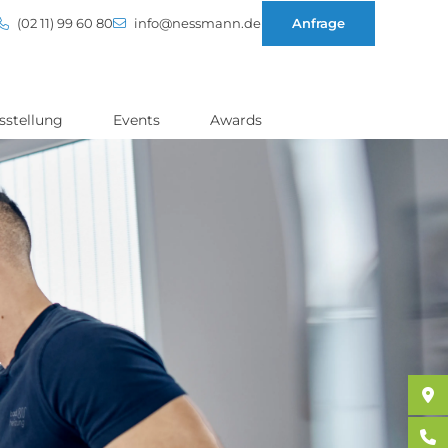
(02 11) 99 60 80
info@nessmann.de
Anfrage
sstellung
Events
Awards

++++++++++

_DESCRIPTION OF THE TASK_.
The records above must be repeated exactly, minus their pictures.

_SOLUTION TO THIS PROBLEM_.
(02 11) 99 60 80
info@nessmann.de
Anfrage
sstellung
Events
Awards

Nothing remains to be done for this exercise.